5-Days of: capacity building, stakeholder engagements, UHC advocacy, and site visits in Nairobi, Kenya

2-Day HTA Trainings

A two-day “Introduction to HTA Course” was held on 18th – 19th to support the use of health technology assessment (HTA) in evidence informed decision-making such as in the development of the benefits package. The training was conducted by a technical team from Thailand comprising HITAP and the National Health Security Office (NHSO) and KWTRP with support from the Kenyan Ministry of Health (MoH). Sixty-two participants from local universities, research organizations and health departments and agencies entities at national and local level attended the training held at Strathmore University, in Nairobi, Kenya.  The training involved lectures, discussions, and hands-on exercises on topics such as priority setting, HTA, topic selection and selecting the right approach, health economic evaluation, Budget Impact Analysis, costing, outcomes, and evidence synthesis. Overall, participants were well engaged, recognized the importance and need for HTA studies, were delighted to be involved and were happy with the content, specifically on the costing and economic evaluations. The participants are looking forward to future trainings and opportunities and would like to keep this community active.

 

1 day of Stakeholder Engagements and Visits to Nairobi health facilities

On 20th March, various stakeholder meetings between the Kenyan MoH UHC Department, the National Hospital Insurance Fund (NHIF), Kenya’s social health insurer, HBAP, the Expert Taskforce on the NHIF, and HITAP and NHSO from Thailand took place. The meetings provided a chance for all stakeholders to learn about each other’s work, how each organization is involved with the implementation of UHC and how they are placed within the health system of respective countries.
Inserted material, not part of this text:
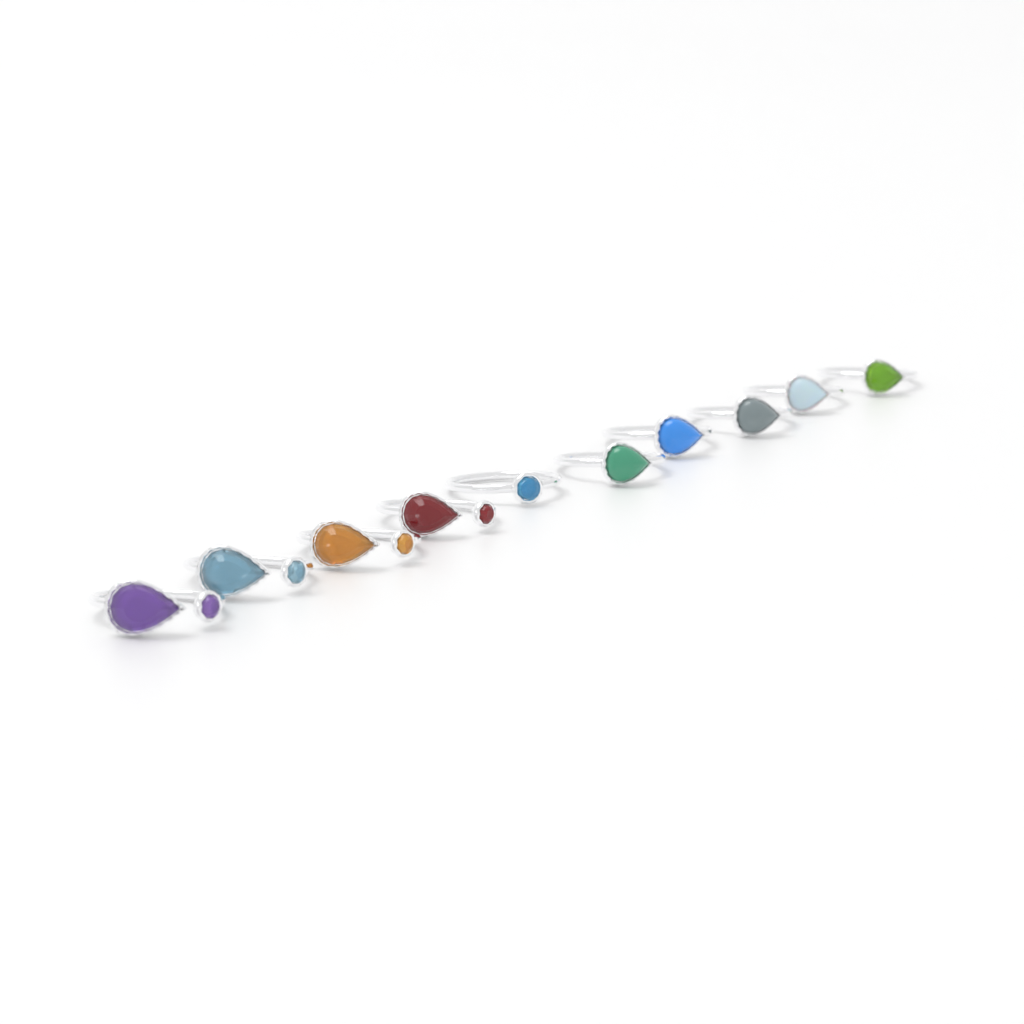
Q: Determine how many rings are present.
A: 10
In parallel to the stakeholder meetings, Dr. Suwit Wibulpolprasert, advisor to the Thai Minister, and two HITAP colleagues visited two health facilities in Nairobi district. The visits were to Langata health center and Mbagathi referral hospital, with Dr. Elizabeth Wala from the African Medical and Research Foundation (AMREF).
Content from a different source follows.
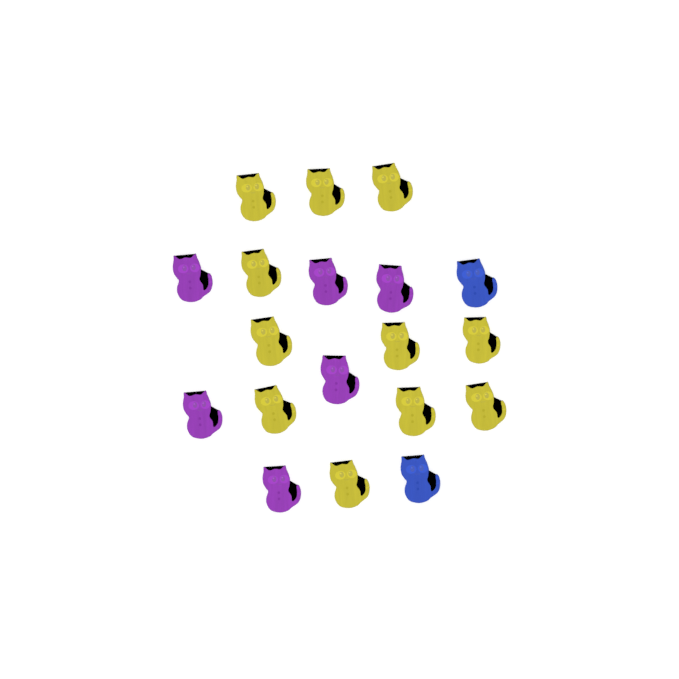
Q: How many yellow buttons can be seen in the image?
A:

“We will join hands with Kenya to take the journey towards achieving UHC together” – The Minister for Public Health, Thailand.

1 day of Action Plan Discussions and High Level UHC Advocacy Meetings

Morning of the 21st involved all Thai partners and Kenyan partners discussing the activities in the action plan drawn from the MoU.  Based on the MoU the five areas of work are: (1) universal coverage of health insurance and health care financing; (2) priority setting on the benefit package for UHC and applying HTA; (3) human resources for health development; and (4) health system strengthening based on primary health care as a foundation for UHC implementation, and (5) other areas of cooperation as mutually determined.
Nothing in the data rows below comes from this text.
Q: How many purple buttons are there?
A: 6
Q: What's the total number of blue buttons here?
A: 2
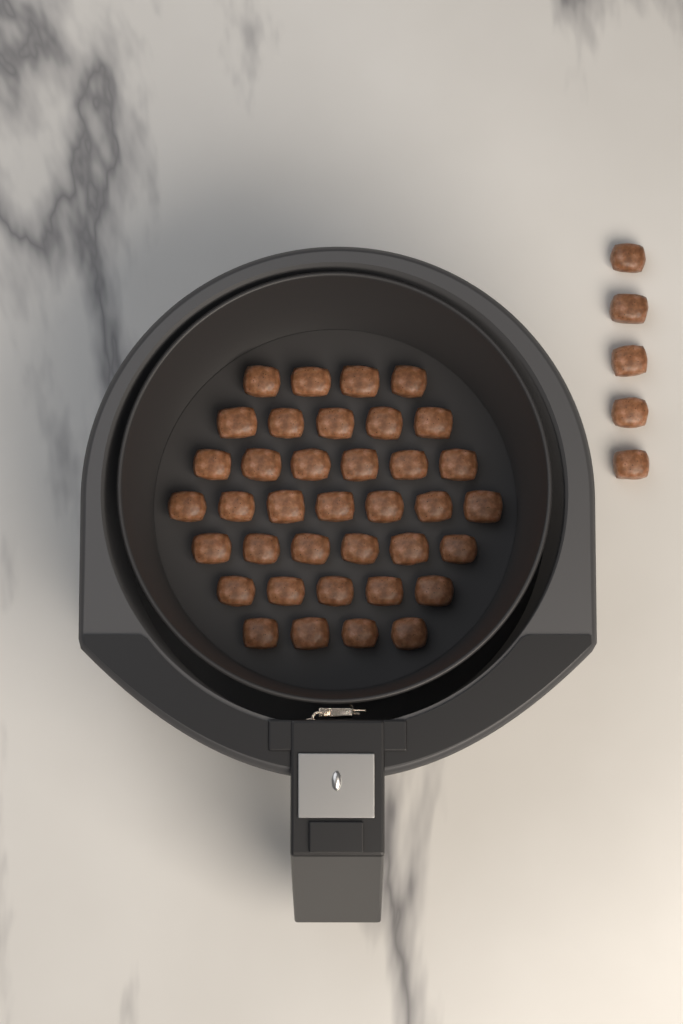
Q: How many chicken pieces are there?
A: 42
At noon, the Thai Minister of Public Health and high-level delegates paid a Courtesy Call to the Cabinet Secretary for Health at Afya House, Ministry of Health Kenya.

In the afternoon, the Ministers and high-level delegates drawn from a range of stakeholders including politicians, professional associations  and development partners  convened to share Kenya’s and Thailand’s experience towards UHC; policy and service delivery interventions, the transformation of the NHIF into a strategic purchaser in the context of UHC, and the role of the NHSO in UHC in Thailand. Additionally, the action plan agreed on earlier was endorsed by the two Ministers

Pilot County Health Facilities

To gain a better understanding of Kenya’s UHC pilot phase, the Thai delegation traveled to Machakos County, one of the pilot counties about 1.5 hour by road south-east of Nairobi. In Machakos, the delegation visited Athi River health center, a primary care facility, and Machakos Hospital, a county-level referral hospital. Additionally, the delegation paid a Courtesy call visit to Governor of Machakos county, Dr. Alfred Nganga Mutua.

Over the next few years the Thai Ministry of Public Health and the Kenyan Ministry of Health along with respective partners will continue to work together to on the activities laid out in the action plan.